WFP further cuts food rations in war-torn Yemen

The United Nations World Food Programme said that resilience and livelihood activities and school feeding and nutrition programmes will cease for 4 million people due to funding gap and inflation.

The number of people living in near-famine conditions in Yemen is expected to rise to seven million in the second half of 2022 from around five million.
AP

The number of people living in near-famine conditions in Yemen is expected to rise to seven million in the second half of 2022 from around five million.

The World Food Programme has said it has further reduced rations in Yemen, where millions face hunger, due to critical funding gaps, global inflation and knock-on effects of the Ukraine conflict.

The United Nations body, which feeds 13 million people a month in Yemen, where the economy has been wrecked by seven years of war, said on Sunday that it was scaling back its support amid crises.

"We are now being driven to scale back that support for 5 million of those people to less than 50 percent of the daily requirement, and for the other 8 million to around 25 percent of the daily requirement," WFP said in a Twitter post on Sunday.

"Resilience and livelihood activities, and school feeding and nutrition programmes, will cease for 4 million people, leaving assistance available for only 1.8 million people."

Since January, the WFP had reduced rations for 8 million people.
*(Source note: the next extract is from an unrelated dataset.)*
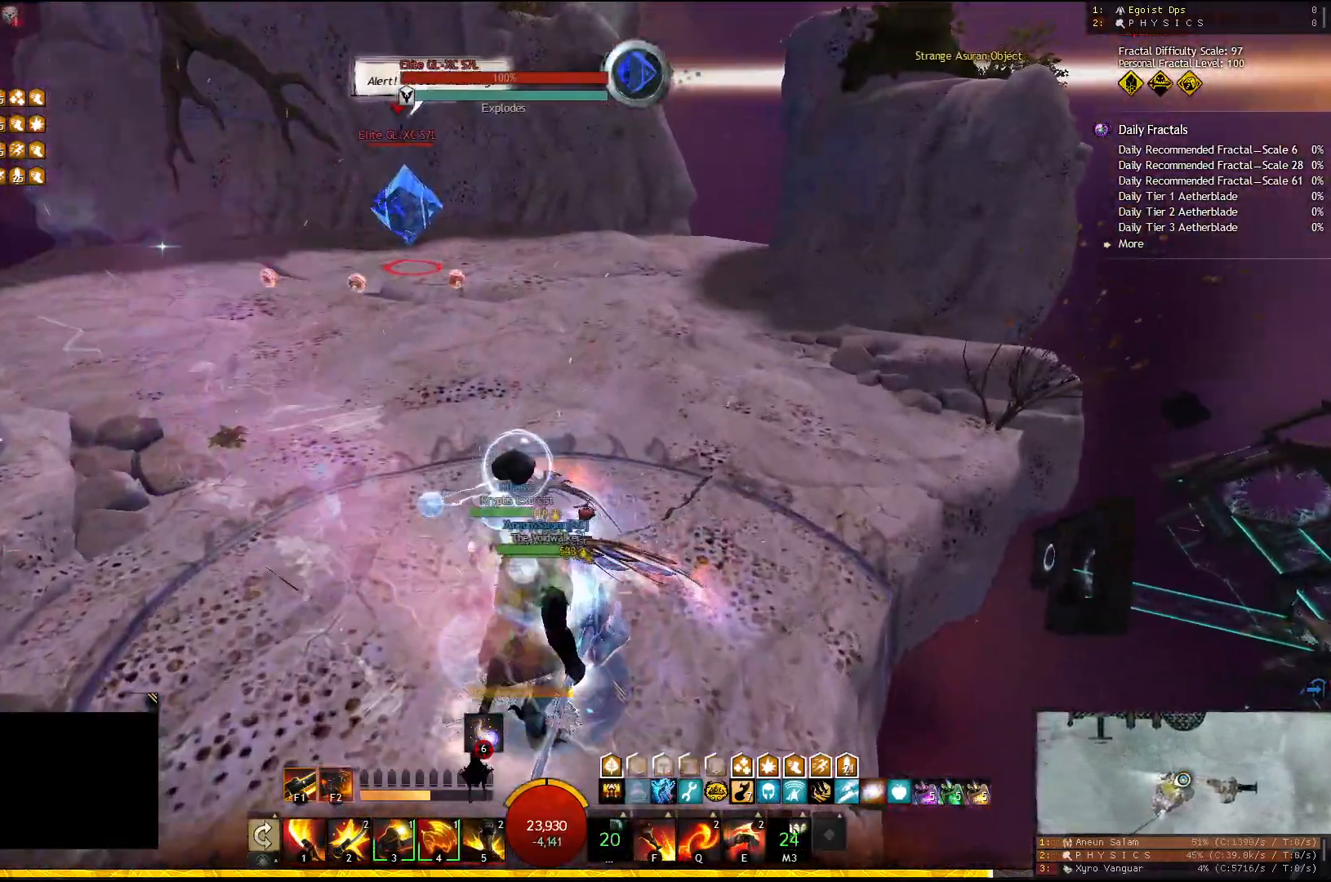
{"keys": [], "events": [[117, "q", "down"], [233, "q", "up"]]}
In May, the organisation warned that it could soon have to make further cuts after raising only a quarter of the $2 billion it needs for Yemen this year from international donors.
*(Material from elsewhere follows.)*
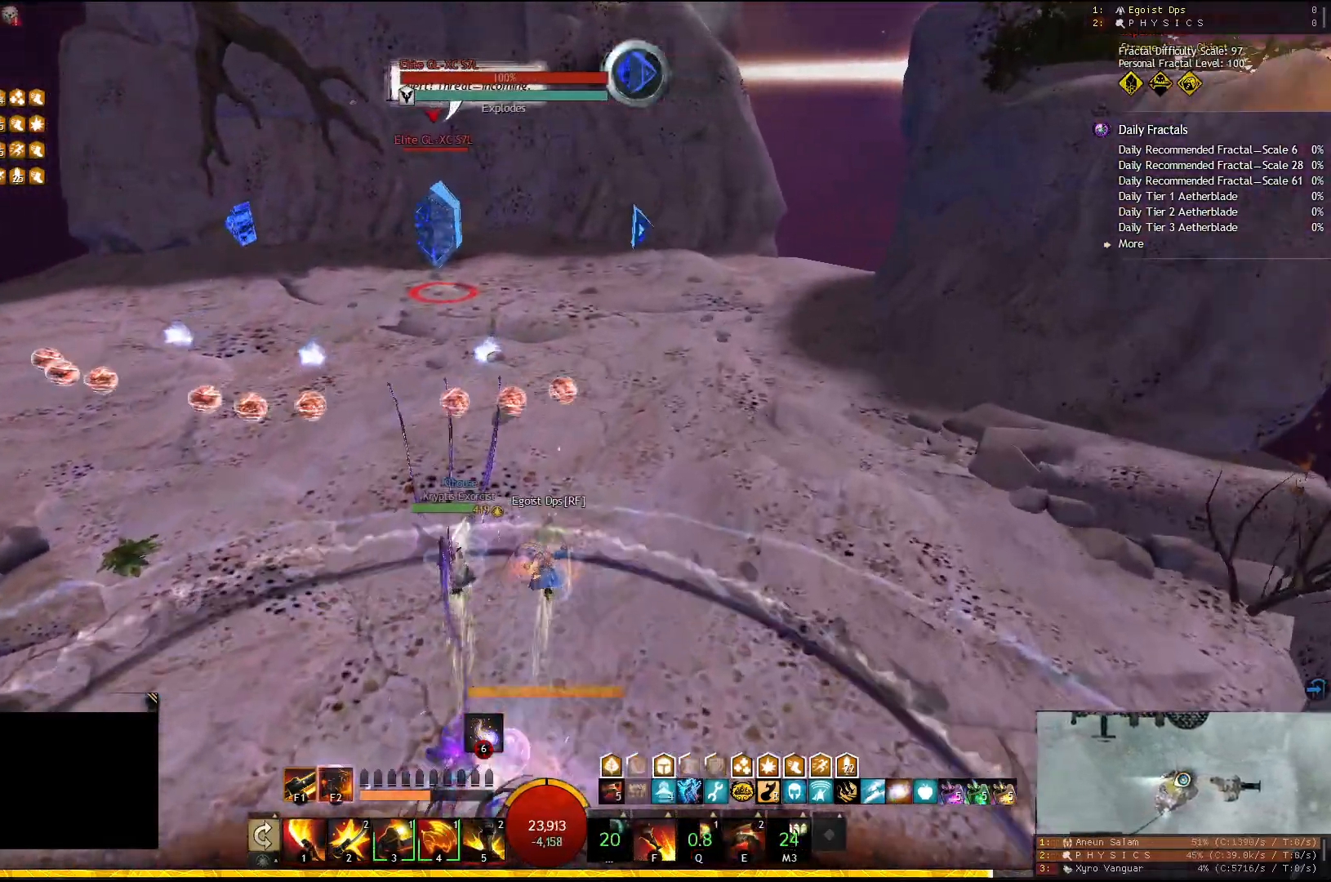
{"keys": [], "events": [[283, "f2", "down"], [383, "f2", "up"]]}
The country of some 30 million people imports most of its food.

Yemen on the brink

The number of people living in near-famine conditions in the Arabian Peninsula country is expected to rise to seven million in the second half of 2022 from around five million.

Disruption to global wheat supplies due to the conflict in Ukraine and a wheat export ban by India risk deepening Yemen's hunger crisis and pushing up food price inflation, which had already doubled in just two years in some parts of the country.
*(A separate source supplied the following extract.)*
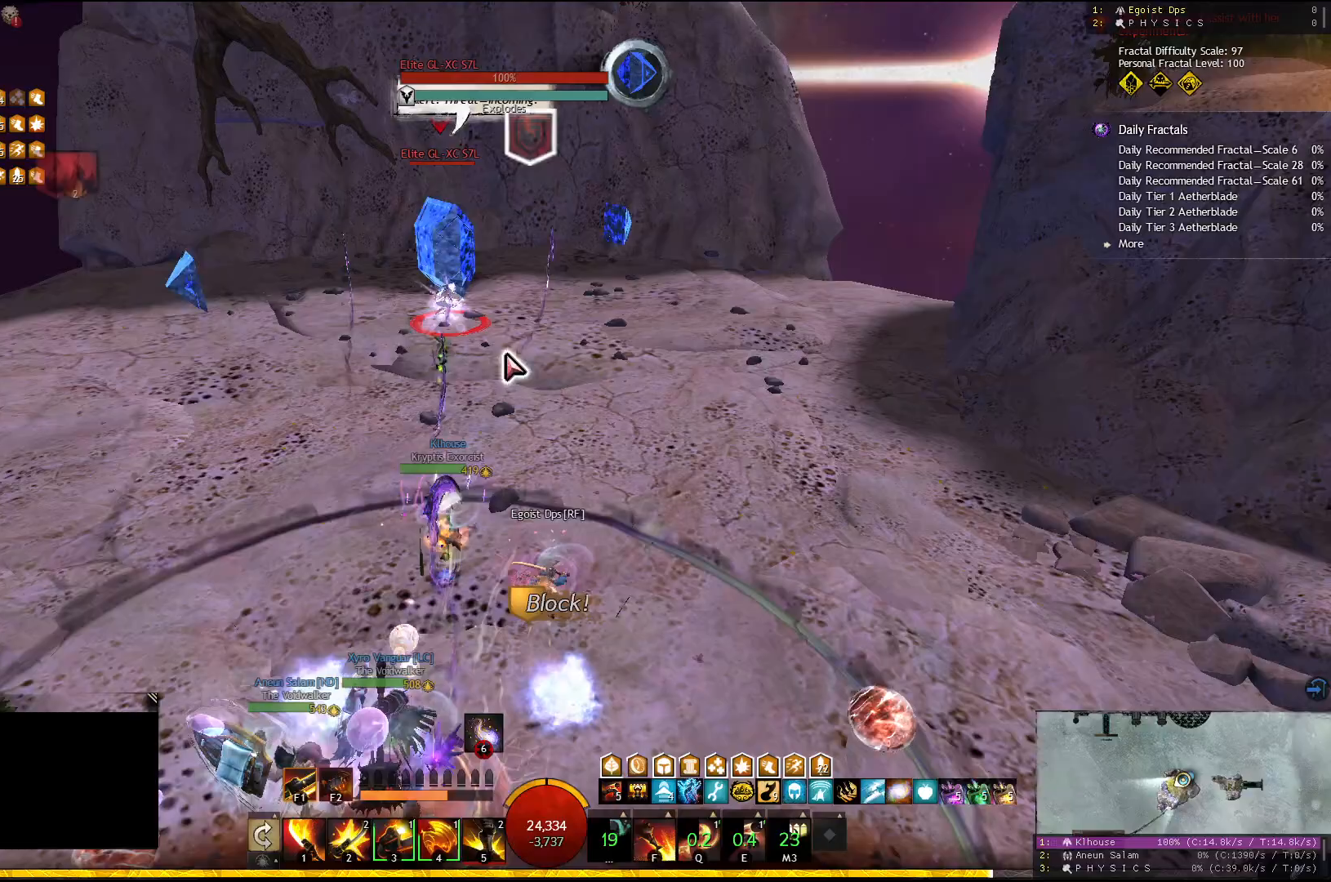
{"keys": [], "events": [[100, "4", "down"], [200, "4", "up"]]}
The planning minister in the Saudi-backed government warned on Friday that Yemen's wheat stockpile could be depleted by mid-July and urged European Union states to help secure new markets to replace Ukrainian and Russian wheat.

Yemen is facing a foreign reserves shortage and a serious devaluation of the currency in some regions.

Local traders are also struggling to import flour, rice, sugar and petroleum products due to high prices, the vice-chairman of the Federation of Yemen Chamber of Commerce and Industry, Abu Baker Baobaid, said.